In this post we cover the built-in SQL Server CDC functionality, how to set it up, and some pros and cons of this feature. We also introduce Striim’s high-speed, reliable SQL Server CDC solution.
- Built-in SQL Server CDC
- Tutorial: How to set up the built-in SQL Server CDC functionality
- Striim for High-Speed, Reliable SQL Server CDC
What is Change Data Capture?
Change Data Capture (CDC) is a software process that identifies and tracks changes in a database. There are various CDC methods, each with their pros and cons, but the main benefit of CDC is that it enables near-real-time data movement from databases. Continuous data capture is important for both analytics use cases (where timely data is used to make decisions) and zero-downtime cloud migrations (where operational databases can’t be taken offline for extended periods).
What is SQL Server?
Microsoft SQL Server is a relational database management system (RDMS) developed by Microsoft. SQL Server is mainly used to store and retrieve data. For the purposes of analysis and business intelligence, data is typically replicated to a data warehouse optimized for large analytics queries.
Change Data Capture is an ideal solution for replication of SQL Server data in near real-time. In this post, we’ll share an overview of both SQL Server’s built-in CDC functionality and Striim’s high-speed SQL Server CDC reader.
SQL Server CDC Methods
Built-in SQL Server CDC
SQL Server offers a built-in CDC functionality, as depicted in the diagram below.

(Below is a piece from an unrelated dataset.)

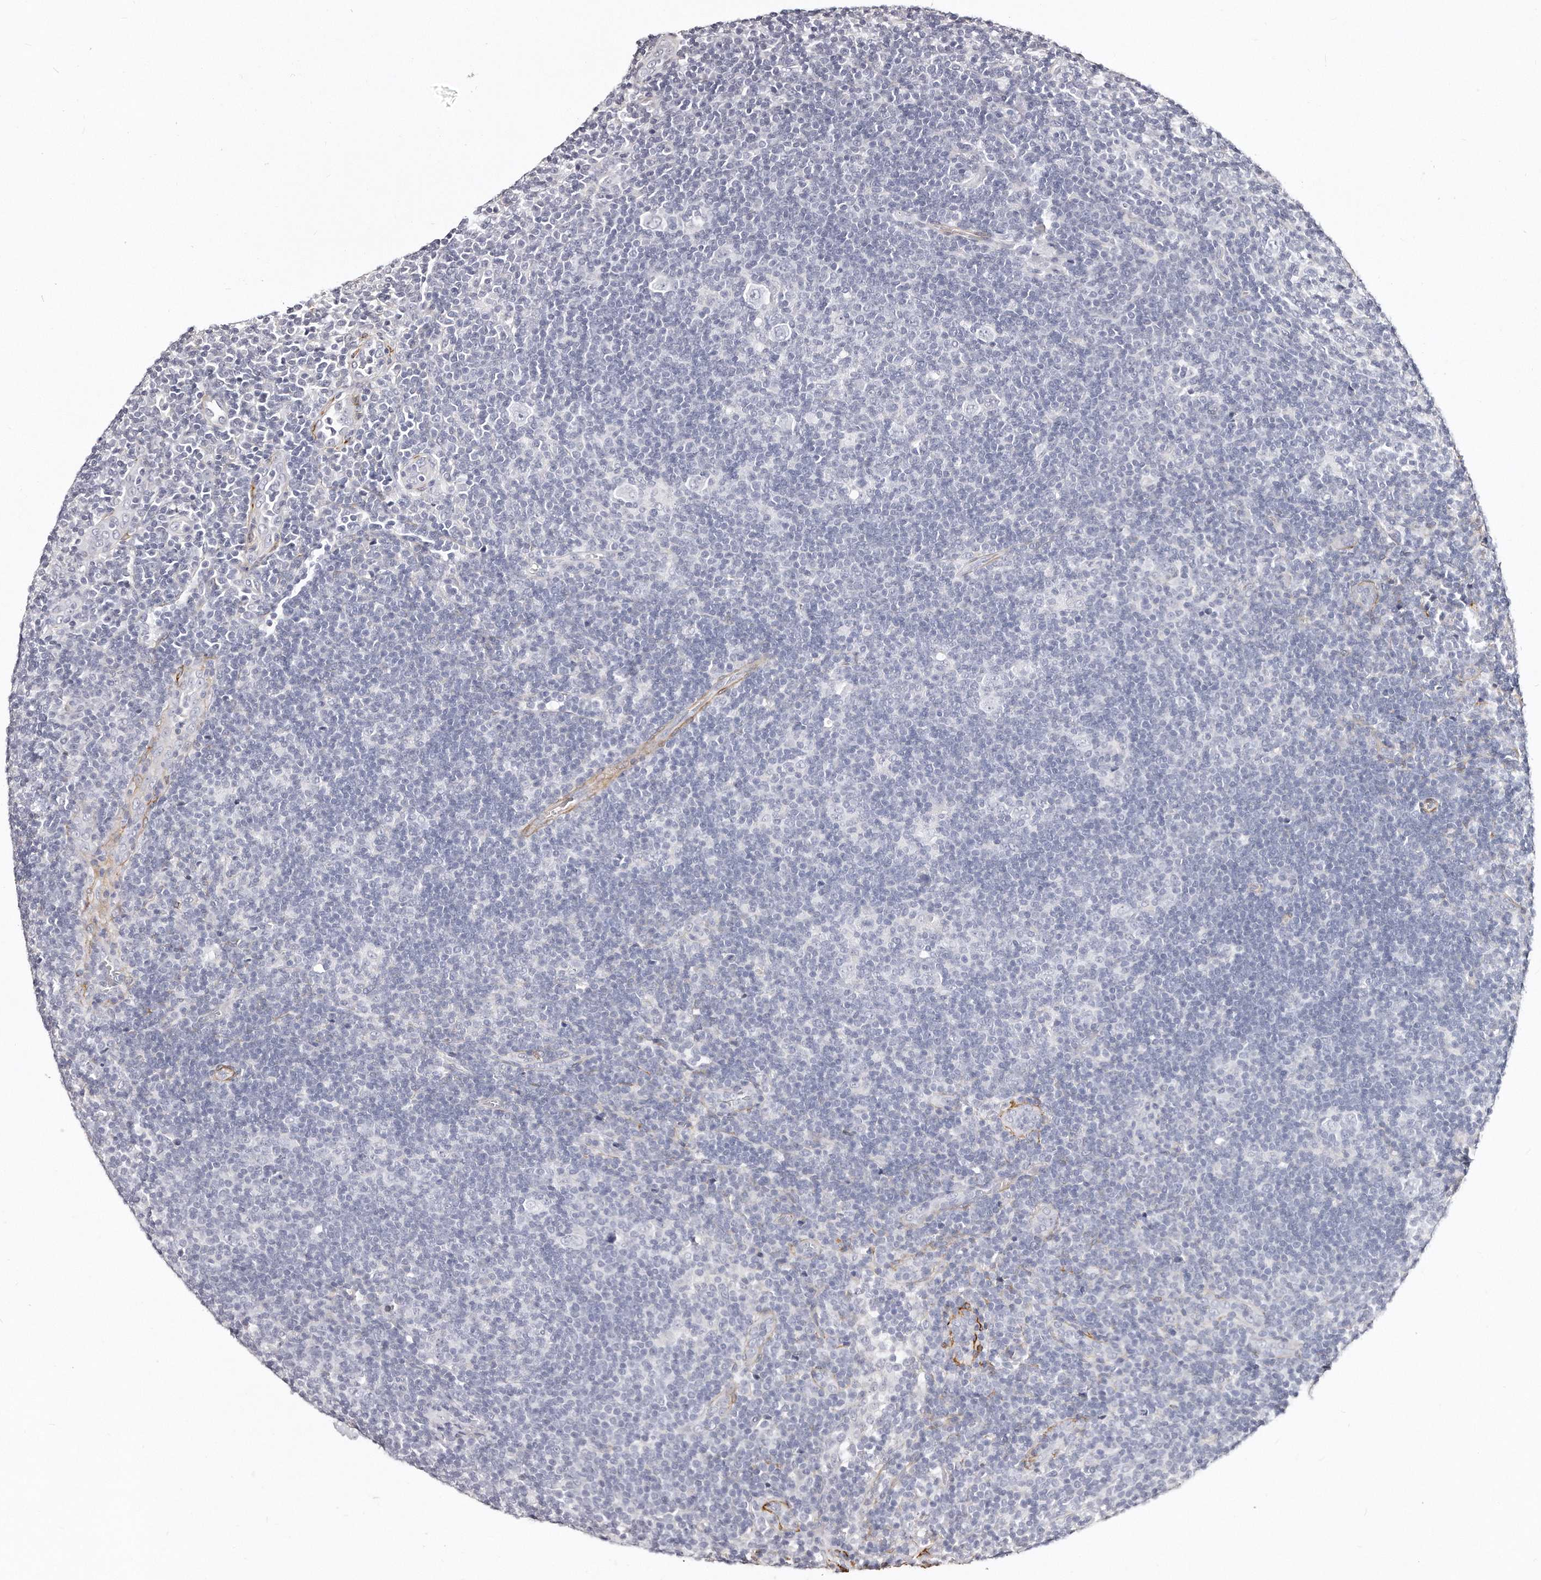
{"staining": {"intensity": "negative", "quantity": "none", "location": "none"}, "tissue": "lymphoma", "cell_type": "Tumor cells", "image_type": "cancer", "snomed": [{"axis": "morphology", "description": "Hodgkin's disease, NOS"}, {"axis": "topography", "description": "Lymph node"}], "caption": "The histopathology image demonstrates no significant staining in tumor cells of lymphoma.", "gene": "LMOD1", "patient": {"sex": "female", "age": 57}}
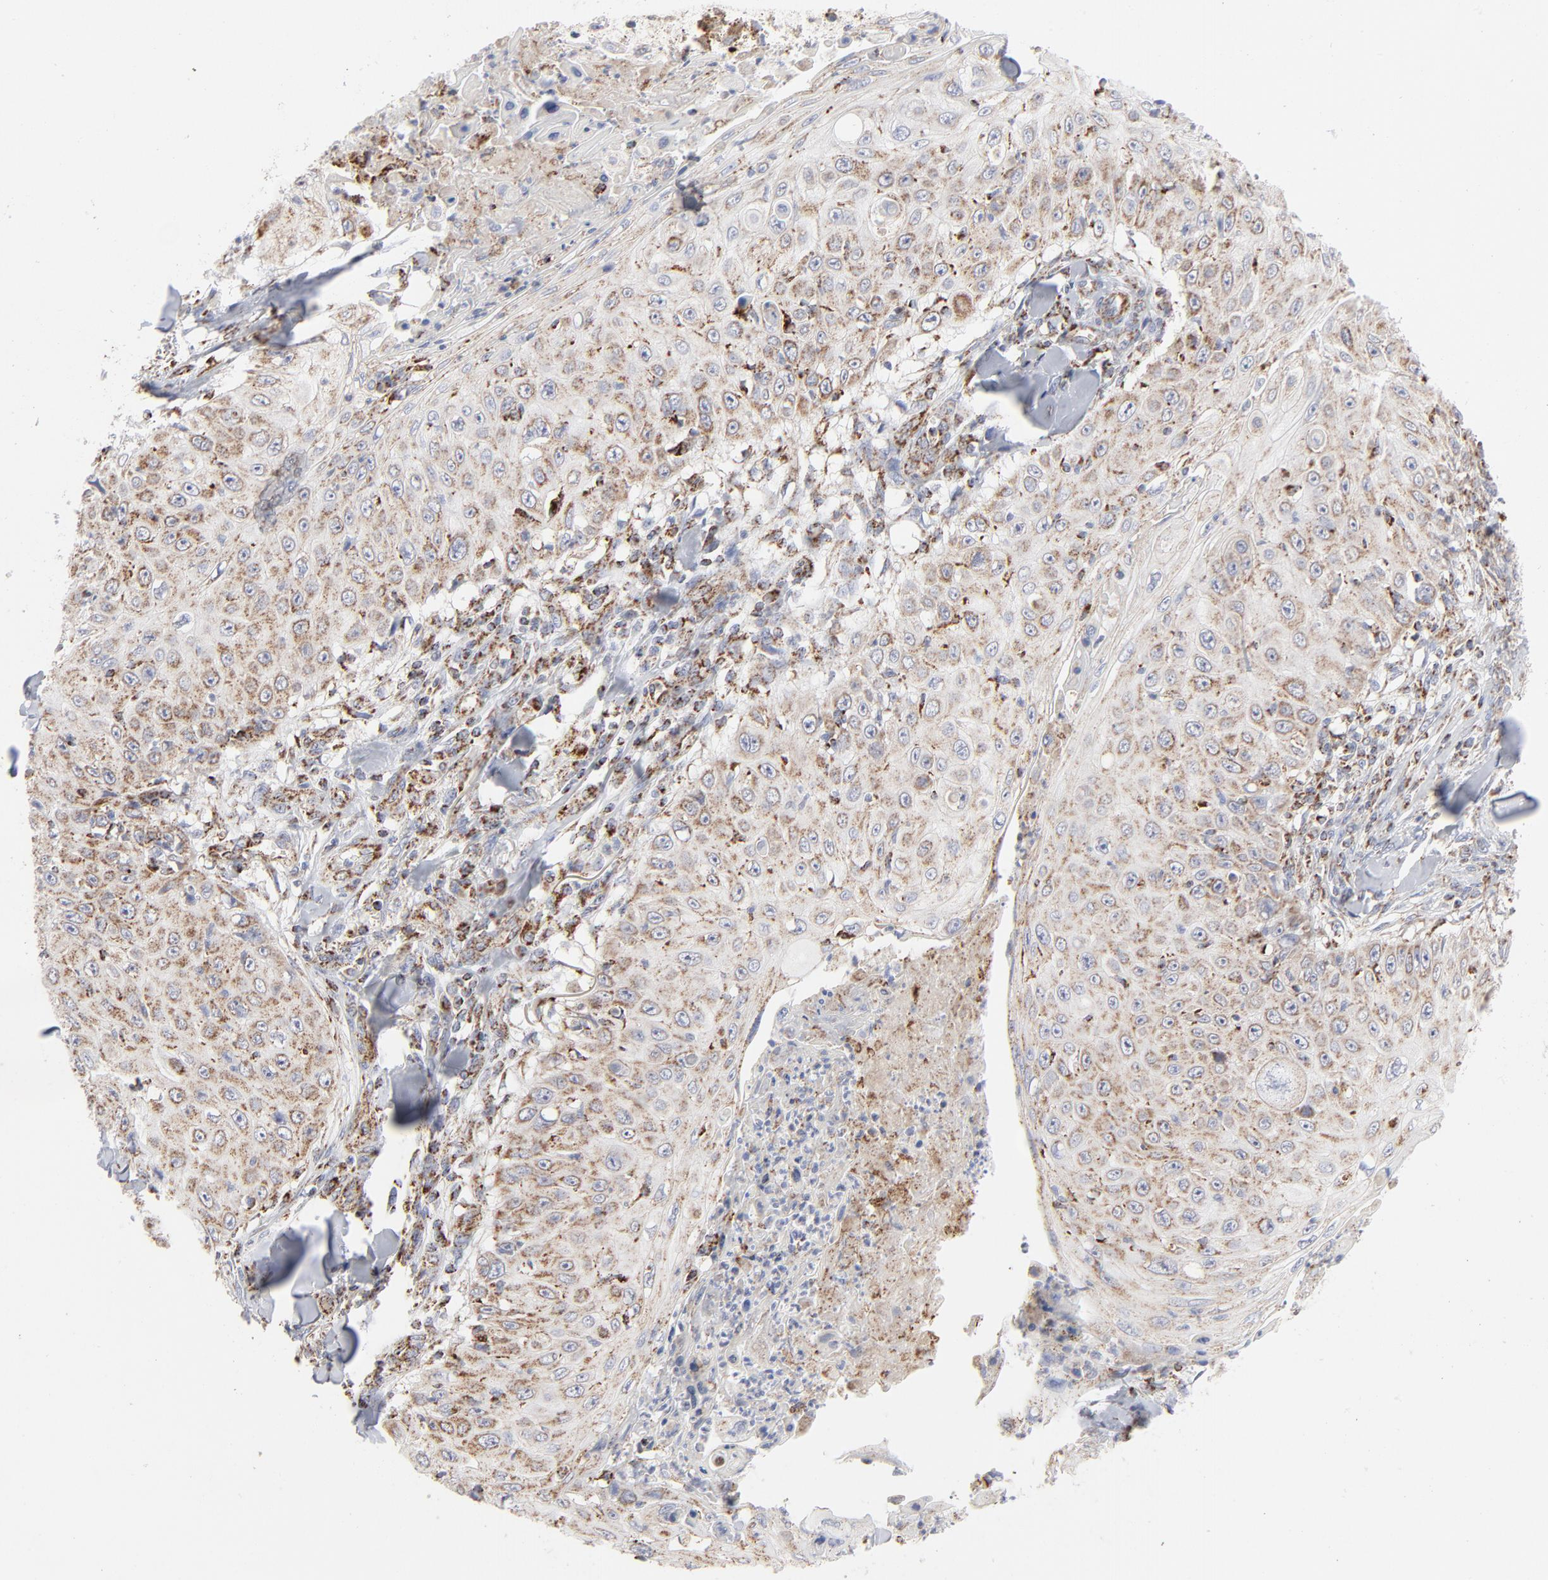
{"staining": {"intensity": "moderate", "quantity": ">75%", "location": "cytoplasmic/membranous"}, "tissue": "skin cancer", "cell_type": "Tumor cells", "image_type": "cancer", "snomed": [{"axis": "morphology", "description": "Squamous cell carcinoma, NOS"}, {"axis": "topography", "description": "Skin"}], "caption": "Squamous cell carcinoma (skin) tissue shows moderate cytoplasmic/membranous expression in about >75% of tumor cells (Stains: DAB in brown, nuclei in blue, Microscopy: brightfield microscopy at high magnification).", "gene": "ASB3", "patient": {"sex": "male", "age": 86}}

The source table contains the data that’s being inserted, updated, and deleted by applications. The SQL Server transaction log keeps a record of the changes. If CDC is enabled, a SQL Server agent reads inserts, updates, and deletes from the transaction log. These changes are added to a separate change table, where query functions are used to capture the changes so they can be delivered to a target data warehouse or other destination via a data integration process like ETL.
What are the benefits and drawbacks of the built-in SQL Server Change Data Capture feature?
- Built-in feature, no external tools needed
- Uses familiar T-SQL language
- Adding a change table adds overhead to the source database
- Querying change tables adds latency
- Change tables need to be cleaned up on a regular basis
- Since a change table is created for each CDC-enabled table, it can be challenging to consolidate changes from multiple tables (and databases)
Tutorial: How to set up the built-in SQL Server CDC functionality
This tutorial describes how to set up change data capture (CDC) in SQL Server using Microsoft’s AdventureWorks sample database to illustrate the steps.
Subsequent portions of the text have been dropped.